Collected data entries

──────────

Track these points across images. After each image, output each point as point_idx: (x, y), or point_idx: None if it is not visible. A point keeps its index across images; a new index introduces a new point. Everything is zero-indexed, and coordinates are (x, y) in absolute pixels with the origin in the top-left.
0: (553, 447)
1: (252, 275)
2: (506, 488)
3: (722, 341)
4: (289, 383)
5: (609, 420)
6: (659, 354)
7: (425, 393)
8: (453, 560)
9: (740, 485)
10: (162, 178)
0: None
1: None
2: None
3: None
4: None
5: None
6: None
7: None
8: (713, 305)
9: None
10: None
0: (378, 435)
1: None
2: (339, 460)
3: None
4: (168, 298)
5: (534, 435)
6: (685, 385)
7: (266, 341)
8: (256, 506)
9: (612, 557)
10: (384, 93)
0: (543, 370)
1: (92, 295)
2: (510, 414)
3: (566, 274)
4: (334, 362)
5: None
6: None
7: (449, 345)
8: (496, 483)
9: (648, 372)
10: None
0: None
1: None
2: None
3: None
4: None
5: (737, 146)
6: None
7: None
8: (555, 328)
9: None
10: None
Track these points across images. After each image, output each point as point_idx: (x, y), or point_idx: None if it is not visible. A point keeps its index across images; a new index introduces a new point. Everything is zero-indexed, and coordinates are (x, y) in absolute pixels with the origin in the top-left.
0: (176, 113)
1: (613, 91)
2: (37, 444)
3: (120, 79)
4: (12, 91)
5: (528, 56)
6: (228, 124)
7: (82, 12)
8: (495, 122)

──────────

- What is required -
Reproduce every line of the records above word for word, keeping their original order.

- Answer for this exercise -
Track these points across images. After each image, output each point as point_idx: (x, y), or point_idx: None if it is not visible. A point keeps its index across images; a new index introduces a new point. Everything is zero-indexed, and coordinates are (x, y) in absolute pixels with the origin in the top-left.
0: (553, 447)
1: (252, 275)
2: (506, 488)
3: (722, 341)
4: (289, 383)
5: (609, 420)
6: (659, 354)
7: (425, 393)
8: (453, 560)
9: (740, 485)
10: (162, 178)
0: None
1: None
2: None
3: None
4: None
5: None
6: None
7: None
8: (713, 305)
9: None
10: None
0: (378, 435)
1: None
2: (339, 460)
3: None
4: (168, 298)
5: (534, 435)
6: (685, 385)
7: (266, 341)
8: (256, 506)
9: (612, 557)
10: (384, 93)
0: (543, 370)
1: (92, 295)
2: (510, 414)
3: (566, 274)
4: (334, 362)
5: None
6: None
7: (449, 345)
8: (496, 483)
9: (648, 372)
10: None
0: None
1: None
2: None
3: None
4: None
5: (737, 146)
6: None
7: None
8: (555, 328)
9: None
10: None
Track these points across images. After each image, output each point as point_idx: (x, y), or point_idx: None if it is not visible. A point keeps its index across images; a new index introduces a new point. Everything is zero-indexed, and coordinates are (x, y) in absolute pixels with the origin in the top-left.
0: (176, 113)
1: (613, 91)
2: (37, 444)
3: (120, 79)
4: (12, 91)
5: (528, 56)
6: (228, 124)
7: (82, 12)
8: (495, 122)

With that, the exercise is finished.